What does this mean for those of us toiling away in rehab? I have a short list of thoughts on that topic:

• It’s too soon to tell. I can visualize a scenario where it’s “good” for the rehab industry, and scenarios where it’s “bad.” I’m defining good and bad in very narrow terms, primarily meaning our workload and our jobs. But if we assume that our workload is equivalent to valuable services for patients, then bad for us is likely bad for patients. The crucial issue will be if healthcare reforms do  or do not compromise access to care by those who need it.  It is worth writing to your lawmakers about this issue.

• There will be more emphasis on the value of services. The choice of venue (acute hospital, outpatient, home, rehab facility) will be based on the value equation, i.e., quality divided by cost. We will be under pressure to measure and justify both the numerators and denominators of that equation.

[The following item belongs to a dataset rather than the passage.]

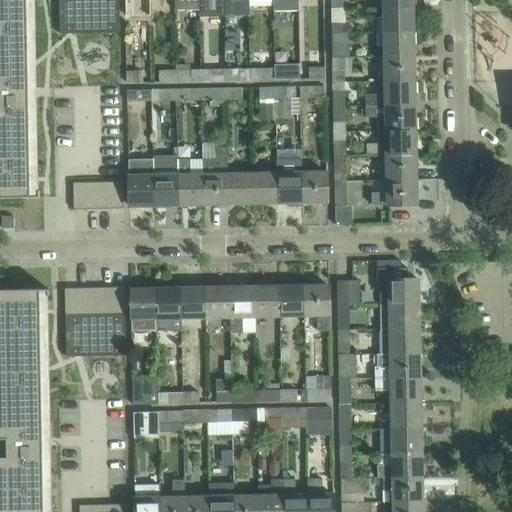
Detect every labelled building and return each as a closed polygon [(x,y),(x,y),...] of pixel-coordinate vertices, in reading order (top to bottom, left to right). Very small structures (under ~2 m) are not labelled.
[(0,0),(0,197),(30,197),(30,196),(27,0),(0,0)] [(59,0),(60,34),(120,32),(119,0),(59,0)] [(125,0),(126,11),(138,11),(138,0),(125,0)] [(200,9),(199,0),(175,0),(176,10),(200,9)] [(299,11),(299,0),(273,0),(274,11),(299,11)] [(343,9),(343,0),(331,0),(332,9),(343,9)] [(413,8),(413,0),(384,0),(384,8),(413,8)] [(384,19),(378,19),(378,33),(385,33),(414,32),(413,8),(384,8),(384,19)] [(344,32),(343,9),(332,9),(333,32),(344,32)] [(349,32),(344,32),(333,32),(333,59),(344,59),(344,57),(350,57),(349,32)] [(414,58),(414,32),(385,33),(378,33),(379,46),(385,46),(385,58),(414,58)] [(415,83),(414,58),(385,58),(386,83),(415,83)] [(345,84),(344,59),(333,59),(334,84),(345,84)] [(301,79),(301,64),(275,64),(275,68),(275,79),(301,79)] [(326,78),(325,67),(309,67),(310,79),(326,78)] [(275,79),(275,68),(259,68),(250,69),(250,80),(259,79),(275,79)] [(226,81),(225,69),(201,70),(201,81),(226,81)] [(250,80),(250,69),(241,69),(225,69),(226,81),(250,80)] [(176,82),(176,70),(160,71),(160,82),(176,82)] [(201,81),(201,70),(176,70),(176,82),(201,81)] [(143,82),(143,71),(127,71),(127,82),(143,82)] [(415,106),(415,83),(386,83),(386,94),(367,94),(367,107),(415,106)] [(345,108),(345,92),(345,84),(334,84),(334,108),(345,108)] [(326,97),(326,86),(299,87),(300,98),(326,97)] [(276,98),(276,87),(260,88),(260,99),(276,98)] [(300,98),(299,87),(276,87),(276,98),(300,98)] [(226,99),(226,88),(202,89),(202,100),(226,99)] [(242,99),(242,88),(226,88),(226,99),(242,99)] [(177,100),(177,89),(153,90),(153,101),(177,100)] [(202,100),(202,89),(177,89),(177,100),(202,100)] [(153,101),(153,90),(128,90),(128,101),(153,101)] [(291,102),(278,102),(279,116),(291,116),(291,115),(291,102)] [(416,131),(415,106),(367,107),(367,117),(379,117),(379,132),(387,132),(416,131)] [(346,132),(345,108),(334,108),(335,132),(346,132)] [(416,156),(416,131),(387,132),(387,143),(368,144),(368,157),(387,156),(416,156)] [(346,157),(346,143),(346,132),(335,132),(335,157),(346,157)] [(228,204),(228,174),(228,147),(218,147),(218,159),(203,159),(203,175),(204,204),(228,204)] [(167,156),(154,156),(154,157),(154,176),(155,205),(180,204),(179,160),(179,155),(167,156)] [(417,181),(416,156),(387,156),(388,181),(417,181)] [(155,205),(154,176),(154,157),(129,158),(129,176),(130,206),(155,205)] [(347,182),(346,157),(335,157),(336,182),(347,182)] [(204,204),(203,175),(191,175),(190,159),(179,160),(180,204),(204,204)] [(328,201),(328,181),(328,172),(302,173),(303,202),(328,201)] [(278,202),(277,173),(252,174),(253,203),(278,202)] [(303,202),(302,173),(277,173),(278,202),(303,202)] [(253,203),(252,174),(228,174),(228,204),(253,203)] [(417,205),(417,181),(388,181),(388,192),(373,193),(373,205),(417,205)] [(88,182),(74,183),(74,209),(75,209),(89,209),(88,182)] [(99,182),(88,182),(89,209),(100,209),(99,182)] [(112,182),(99,182),(100,209),(113,208),(112,182)] [(123,182),(112,182),(113,208),(124,208),(123,182)] [(347,206),(347,192),(347,182),(336,182),(336,206),(347,206)] [(14,226),(14,216),(2,216),(3,226),(3,228),(14,228),(14,226)] [(419,305),(419,279),(409,279),(408,268),(377,268),(378,281),(381,281),(382,306),(419,305)] [(354,305),(354,280),(338,280),(338,306),(354,305)] [(330,315),(330,305),(330,285),(305,286),(305,315),(317,315),(318,332),(330,331),(330,315)] [(280,316),(280,286),(255,287),(256,316),(280,316)] [(305,315),(305,286),(280,286),(280,316),(305,315)] [(114,287),(101,288),(102,314),(115,314),(114,287)] [(125,287),(114,287),(115,314),(126,314),(125,287)] [(231,317),(230,287),(206,288),(207,317),(230,317),(231,317)] [(256,316),(255,287),(230,287),(231,317),(230,317),(230,318),(231,334),(244,334),(243,316),(256,316)] [(77,288),(65,288),(66,289),(66,315),(78,315),(77,288)] [(91,288),(77,288),(78,315),(91,315),(91,288)] [(101,288),(91,288),(91,315),(102,314),(101,288)] [(181,288),(157,289),(157,318),(158,331),(182,330),(182,318),(181,288)] [(207,317),(206,288),(181,288),(182,318),(207,317)] [(1,308),(0,308),(0,335),(2,336),(2,366),(0,365),(0,393),(3,393),(3,424),(0,423),(0,439),(7,439),(7,457),(0,457),(0,472),(4,472),(4,486),(0,485),(0,501),(4,501),(4,511),(44,511),(40,290),(40,289),(0,289),(0,291),(1,291),(1,308)] [(157,289),(131,289),(132,319),(132,331),(158,331),(157,318),(157,289)] [(420,330),(419,305),(382,306),(382,331),(420,330)] [(78,315),(66,315),(67,356),(127,355),(126,314),(115,314),(102,314),(91,315),(78,315)] [(350,331),(350,315),(338,316),(339,331),(350,331)] [(420,354),(420,330),(382,331),(382,354),(420,354)] [(351,356),(350,331),(339,331),(339,356),(351,356)] [(196,351),(185,351),(185,387),(197,387),(196,351)] [(420,354),(382,354),(378,354),(378,368),(375,368),(376,380),(421,379),(420,354)] [(357,355),(351,356),(339,356),(340,381),(351,380),(358,380),(357,355)] [(233,402),(232,390),(232,379),(216,379),(217,402),(233,402)] [(421,404),(421,379),(376,380),(376,392),(392,392),(392,404),(421,404)] [(351,404),(351,380),(340,381),(340,405),(351,404)] [(159,404),(158,393),(158,387),(133,387),(134,404),(159,404)] [(332,399),(331,388),(315,388),(316,400),(332,399)] [(282,400),(282,389),(257,390),(257,401),(282,400)] [(298,400),(298,389),(282,389),(282,400),(298,400)] [(257,401),(257,390),(232,390),(233,402),(257,401)] [(199,403),(199,391),(183,392),(184,403),(199,403)] [(184,403),(183,392),(167,392),(158,393),(159,404),(184,403)] [(352,430),(352,415),(351,404),(340,405),(341,430),(352,430)] [(422,428),(421,404),(392,404),(392,429),(422,428)] [(333,418),(332,407),(307,408),(307,419),(333,418)] [(283,420),(283,408),(257,409),(258,420),(283,420)] [(307,419),(307,408),(283,408),(283,420),(307,419)] [(249,421),(258,420),(257,409),(233,410),(234,435),(250,434),(249,421)] [(209,422),(209,410),(184,411),(184,422),(209,422)] [(234,435),(233,410),(209,410),(209,422),(209,435),(234,435)] [(184,422),(184,411),(168,411),(159,412),(159,423),(184,422)] [(160,438),(159,423),(159,412),(134,412),(135,439),(160,438)] [(422,453),(422,428),(392,429),(393,452),(393,454),(422,453)] [(352,446),(352,430),(341,430),(341,454),(353,454),(352,446)] [(423,476),(422,453),(393,454),(393,452),(379,453),(379,465),(378,465),(379,477),(383,477),(423,476)] [(353,478),(353,463),(353,454),(341,454),(342,478),(353,478)] [(259,460),(259,470),(267,470),(267,460),(259,460)] [(308,511),(309,494),(308,494),(296,495),(296,479),(288,479),(288,470),(283,470),(283,479),(284,495),(284,511),(308,511)] [(423,502),(423,476),(383,477),(384,489),(394,489),(394,502),(423,502)] [(334,511),(334,495),(334,494),(323,494),(323,478),(308,478),(308,494),(309,494),(308,511),(334,511)] [(367,495),(367,478),(353,478),(342,478),(342,502),(359,502),(359,495),(367,495)] [(284,511),(284,495),(283,479),(272,479),(272,484),(259,485),(259,495),(259,511),(284,511)] [(185,511),(185,497),(185,480),(174,480),(174,497),(161,497),(161,511),(185,511)] [(234,511),(234,496),(234,483),(210,484),(210,496),(210,511),(234,511)] [(161,484),(135,485),(135,511),(161,511),(161,497),(161,484)] [(259,511),(259,495),(234,496),(234,511),(259,511)] [(210,511),(210,496),(185,497),(185,511),(210,511)] [(372,511),(372,507),(372,502),(359,502),(342,502),(342,511),(372,511)] [(423,511),(423,502),(394,502),(394,511),(423,511)]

• Affiliation with a successful ACO or CCO will be critical. This would seem to present particular challenges to the independent outpatient therapy providers, and potentially shift workload to hospital-based providers. On the other hand, if we cannot deliver on the value equation as efficiently as external providers do, the organization might decide to contract with our external competitors (“outsource”).

The best thing we can do for the moment is

• Critically examine our costs within our departments, and look for ways to eliminate waste. Some areas of waste are likely to be where “we’ve always done it that way” without proof of value. Or where what we do is valuable but no longer affordable. In other words, our own little sacred cows. This self-examination will be on-going.

• Focus on best practices, results-oriented therapies. Is 3 times per week better than 5 times? Two better than three? Is BID better than QD? Is iontophoresis worth the high cost? Do we provide seven days of coverage in the IRC, or not? And so on.

• Focus on community based, morbidity reducing interventions even if the reimbursement does not exist currently. Examples that come to mind are for rehab experts to be involved in programs for diabetics or the obese, balance improvement (fall prevention), and lymphedema early intervention, to name a few.

• Embrace the inititives to implement electronic medical records within Asante. This will require months of investment in time and energy, but is really an essential component of being successful under healthcare reform.

• And overall, align ourselves with the Triple Aim of healthcare reform: Improve patient outcomes, enhance the patient experience, and reduce costs of care.